**** Listed entries
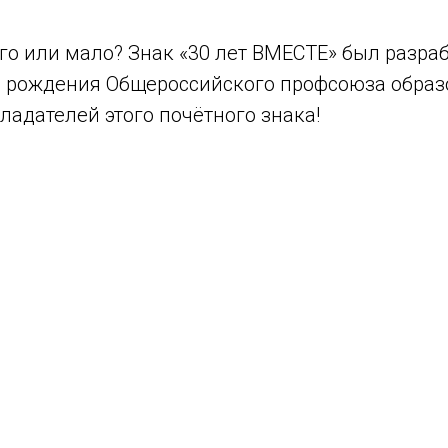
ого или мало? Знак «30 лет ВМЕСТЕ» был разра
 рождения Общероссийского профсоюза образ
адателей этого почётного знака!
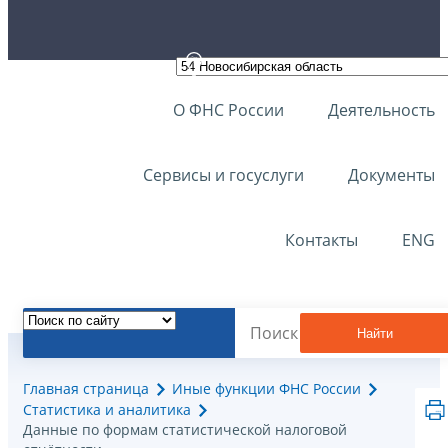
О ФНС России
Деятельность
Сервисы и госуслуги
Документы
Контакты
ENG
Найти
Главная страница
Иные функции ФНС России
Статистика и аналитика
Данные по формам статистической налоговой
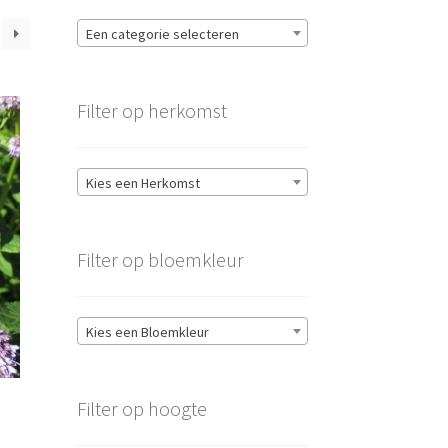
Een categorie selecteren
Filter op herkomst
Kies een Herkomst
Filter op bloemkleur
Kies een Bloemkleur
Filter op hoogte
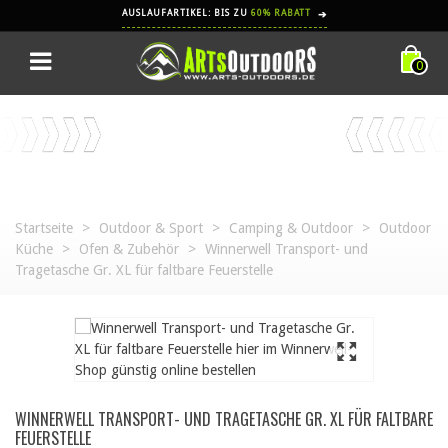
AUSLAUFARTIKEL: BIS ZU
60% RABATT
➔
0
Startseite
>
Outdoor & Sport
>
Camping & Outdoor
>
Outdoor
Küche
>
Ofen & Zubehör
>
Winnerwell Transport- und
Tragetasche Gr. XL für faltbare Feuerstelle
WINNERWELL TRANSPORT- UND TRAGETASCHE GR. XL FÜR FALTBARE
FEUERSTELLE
********
**** Listed entries
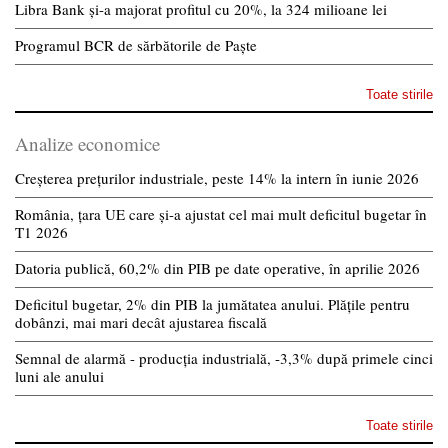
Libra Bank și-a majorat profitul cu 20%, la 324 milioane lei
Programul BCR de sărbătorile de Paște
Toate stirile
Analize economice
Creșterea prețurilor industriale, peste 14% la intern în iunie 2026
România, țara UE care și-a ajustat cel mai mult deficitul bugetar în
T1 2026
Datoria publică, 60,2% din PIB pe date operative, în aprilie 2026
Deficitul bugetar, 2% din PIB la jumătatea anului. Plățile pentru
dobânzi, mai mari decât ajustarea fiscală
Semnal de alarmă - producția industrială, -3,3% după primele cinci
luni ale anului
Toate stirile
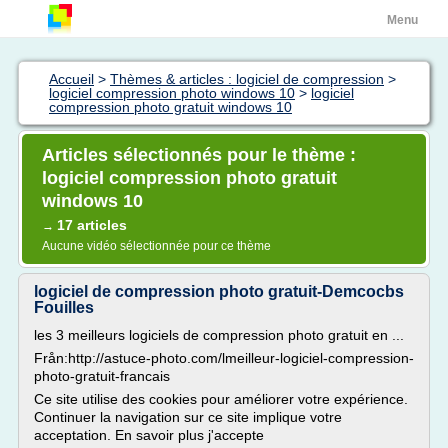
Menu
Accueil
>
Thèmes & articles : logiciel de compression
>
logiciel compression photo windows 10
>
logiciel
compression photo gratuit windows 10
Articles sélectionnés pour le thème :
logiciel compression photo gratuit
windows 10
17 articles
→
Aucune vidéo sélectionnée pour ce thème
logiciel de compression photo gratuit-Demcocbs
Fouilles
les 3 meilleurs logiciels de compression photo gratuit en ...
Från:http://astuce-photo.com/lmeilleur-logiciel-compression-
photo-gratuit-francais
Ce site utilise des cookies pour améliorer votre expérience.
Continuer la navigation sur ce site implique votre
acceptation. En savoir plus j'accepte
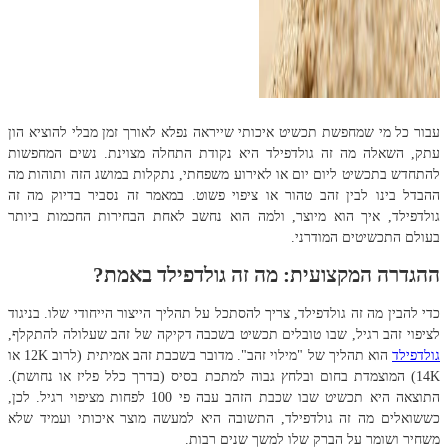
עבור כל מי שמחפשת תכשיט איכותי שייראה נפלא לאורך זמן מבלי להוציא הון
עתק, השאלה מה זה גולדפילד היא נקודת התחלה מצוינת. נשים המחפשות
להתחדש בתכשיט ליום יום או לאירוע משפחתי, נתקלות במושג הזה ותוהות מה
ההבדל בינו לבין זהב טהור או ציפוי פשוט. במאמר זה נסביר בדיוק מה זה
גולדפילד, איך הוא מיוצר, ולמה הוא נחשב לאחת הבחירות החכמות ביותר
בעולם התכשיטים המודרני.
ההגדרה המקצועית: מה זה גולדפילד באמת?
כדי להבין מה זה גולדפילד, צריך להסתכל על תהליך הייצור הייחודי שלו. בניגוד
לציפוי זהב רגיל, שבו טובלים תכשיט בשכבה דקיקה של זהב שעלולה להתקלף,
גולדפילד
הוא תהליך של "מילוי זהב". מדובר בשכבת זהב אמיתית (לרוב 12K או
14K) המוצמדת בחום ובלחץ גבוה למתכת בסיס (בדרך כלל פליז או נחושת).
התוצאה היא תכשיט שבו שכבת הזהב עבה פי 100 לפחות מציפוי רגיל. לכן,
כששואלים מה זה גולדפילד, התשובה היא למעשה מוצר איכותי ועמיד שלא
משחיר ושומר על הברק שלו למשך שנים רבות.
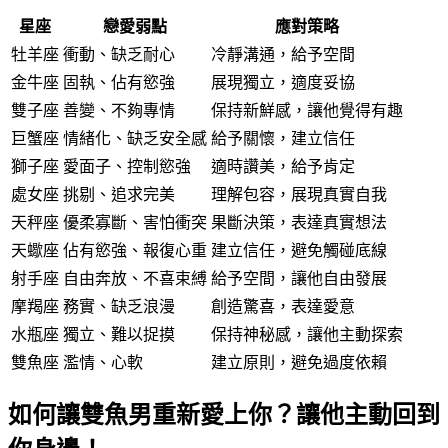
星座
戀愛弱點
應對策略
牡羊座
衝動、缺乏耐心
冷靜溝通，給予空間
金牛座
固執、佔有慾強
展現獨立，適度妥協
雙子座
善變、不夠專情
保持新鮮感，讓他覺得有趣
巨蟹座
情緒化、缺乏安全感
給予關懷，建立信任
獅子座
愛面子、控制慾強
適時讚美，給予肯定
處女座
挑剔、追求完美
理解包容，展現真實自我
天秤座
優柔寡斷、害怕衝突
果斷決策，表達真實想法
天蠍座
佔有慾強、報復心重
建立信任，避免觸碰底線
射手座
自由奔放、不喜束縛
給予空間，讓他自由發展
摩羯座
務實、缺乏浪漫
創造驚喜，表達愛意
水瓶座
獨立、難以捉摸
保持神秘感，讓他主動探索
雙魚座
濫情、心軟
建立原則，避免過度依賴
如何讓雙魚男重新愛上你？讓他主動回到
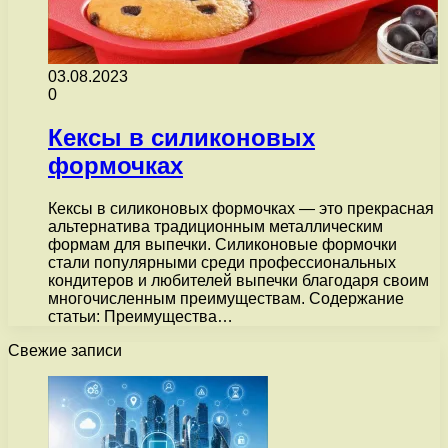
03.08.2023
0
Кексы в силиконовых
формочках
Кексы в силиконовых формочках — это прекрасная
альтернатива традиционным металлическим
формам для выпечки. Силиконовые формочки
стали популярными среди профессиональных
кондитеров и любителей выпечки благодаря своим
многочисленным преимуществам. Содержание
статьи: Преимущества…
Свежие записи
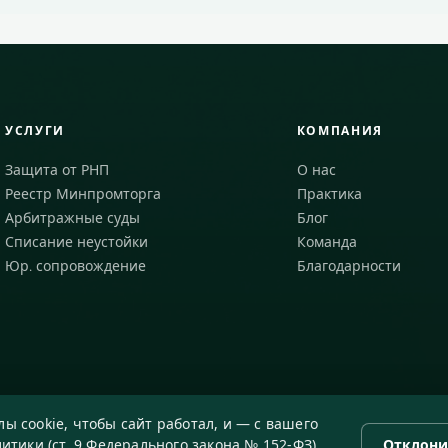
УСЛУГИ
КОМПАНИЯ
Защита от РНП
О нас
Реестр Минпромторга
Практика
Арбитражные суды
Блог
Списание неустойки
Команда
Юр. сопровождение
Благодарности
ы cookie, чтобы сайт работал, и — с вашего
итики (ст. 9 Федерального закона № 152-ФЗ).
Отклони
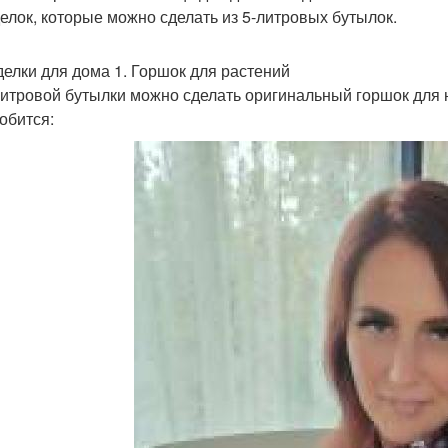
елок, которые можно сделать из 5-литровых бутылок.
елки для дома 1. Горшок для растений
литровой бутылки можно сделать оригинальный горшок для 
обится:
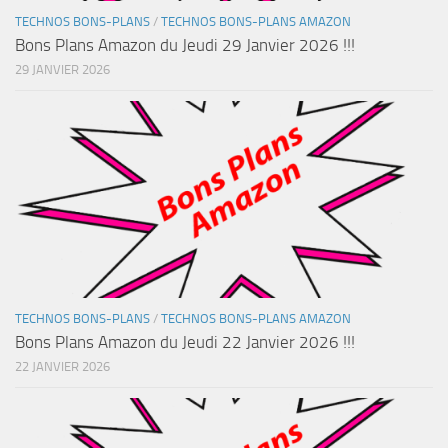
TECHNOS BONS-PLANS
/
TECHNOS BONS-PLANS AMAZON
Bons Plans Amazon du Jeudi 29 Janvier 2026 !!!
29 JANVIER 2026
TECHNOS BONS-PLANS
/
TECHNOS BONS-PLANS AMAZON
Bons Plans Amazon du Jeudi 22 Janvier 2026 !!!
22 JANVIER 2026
********
Convert the lines from the one containing "ого или мало?" through the one containing "Данные по формам статистической налоговой", both included, into a JSON list of strings with one string per line, skipping blank lines. Leave the pictures out.

[
  "ого или мало? Знак «30 лет ВМЕСТЕ» был разра",
  " рождения Общероссийского профсоюза образ",
  "адателей этого почётного знака!",
  "О ФНС России",
  "Деятельность",
  "Сервисы и госуслуги",
  "Документы",
  "Контакты",
  "ENG",
  "Найти",
  "Главная страница",
  "Иные функции ФНС России",
  "Статистика и аналитика",
  "Данные по формам статистической налоговой"
]